Pour terminer, remarquons que la prière de Jésus dans l'évangile de ce jour a pour objet la demande de l'unité. Si l'union fait la force, la division est certainement un aspect significatif de notre faiblesse humaine. Alors que l'unité est le fruit de la grâce, la division est la conséquence de l'orgueil. À propos de l'espérance je citais la définition du Compendium. Voici ce qu'il y est dit à propos de l'unité. Pourquoi l'Église est-elle une (n. 161)?

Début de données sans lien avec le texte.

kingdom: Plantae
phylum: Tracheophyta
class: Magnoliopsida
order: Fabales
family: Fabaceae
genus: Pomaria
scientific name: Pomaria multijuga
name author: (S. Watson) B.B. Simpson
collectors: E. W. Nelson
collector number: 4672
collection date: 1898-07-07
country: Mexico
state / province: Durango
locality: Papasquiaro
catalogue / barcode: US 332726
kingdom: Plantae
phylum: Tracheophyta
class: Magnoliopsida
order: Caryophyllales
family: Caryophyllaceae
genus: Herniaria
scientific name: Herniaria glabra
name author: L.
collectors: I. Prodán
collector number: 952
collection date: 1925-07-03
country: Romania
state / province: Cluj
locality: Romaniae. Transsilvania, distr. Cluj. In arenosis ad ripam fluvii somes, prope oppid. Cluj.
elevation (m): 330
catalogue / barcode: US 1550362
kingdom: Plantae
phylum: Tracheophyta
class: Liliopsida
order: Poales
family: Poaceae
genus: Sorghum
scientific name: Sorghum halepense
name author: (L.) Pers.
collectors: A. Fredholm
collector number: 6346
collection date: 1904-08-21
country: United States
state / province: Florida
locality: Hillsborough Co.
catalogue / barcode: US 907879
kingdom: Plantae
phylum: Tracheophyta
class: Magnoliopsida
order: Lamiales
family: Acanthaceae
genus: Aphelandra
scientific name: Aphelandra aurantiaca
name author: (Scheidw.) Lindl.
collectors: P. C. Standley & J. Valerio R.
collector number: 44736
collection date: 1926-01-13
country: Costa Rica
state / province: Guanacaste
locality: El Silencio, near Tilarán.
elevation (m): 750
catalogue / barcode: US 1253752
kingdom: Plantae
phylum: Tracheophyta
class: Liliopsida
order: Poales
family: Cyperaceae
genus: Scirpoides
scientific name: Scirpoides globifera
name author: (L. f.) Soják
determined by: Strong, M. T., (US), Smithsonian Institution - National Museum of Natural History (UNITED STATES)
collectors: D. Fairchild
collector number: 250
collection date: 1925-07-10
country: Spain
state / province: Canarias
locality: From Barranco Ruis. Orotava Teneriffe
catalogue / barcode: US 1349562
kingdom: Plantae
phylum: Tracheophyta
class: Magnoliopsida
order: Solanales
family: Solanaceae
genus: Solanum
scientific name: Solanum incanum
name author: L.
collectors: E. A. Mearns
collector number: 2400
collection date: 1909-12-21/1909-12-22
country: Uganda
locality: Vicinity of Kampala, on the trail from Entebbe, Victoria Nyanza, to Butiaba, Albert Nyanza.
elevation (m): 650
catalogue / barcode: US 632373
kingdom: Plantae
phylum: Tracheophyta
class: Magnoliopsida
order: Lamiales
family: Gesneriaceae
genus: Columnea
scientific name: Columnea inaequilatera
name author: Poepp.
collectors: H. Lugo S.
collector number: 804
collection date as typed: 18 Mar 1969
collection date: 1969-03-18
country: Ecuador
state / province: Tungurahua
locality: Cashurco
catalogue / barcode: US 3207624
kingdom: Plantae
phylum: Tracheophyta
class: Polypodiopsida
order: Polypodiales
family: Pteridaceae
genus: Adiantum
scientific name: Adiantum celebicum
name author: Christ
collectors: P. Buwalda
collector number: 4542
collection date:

Tout cela est le fruit de la grâce de l'Esprit Saint qui vient au secours de notre faiblesse, et sans qui nous ne sommes que misérable misère. L'Église, c'est le miracle permanent de la grâce de Dieu plus forte que notre faiblesse. Ce n'est que dans cette perspective que notre misère devient aimable au sens fort, et que, comme Saint Paul, nous pouvons mettre notre orgueil dans nos faiblesses. "Viens Esprit Saint, Père des pauvres !"
La prière de Jésus dans l'évangile de ce jour a pour objet la demande de l'unité.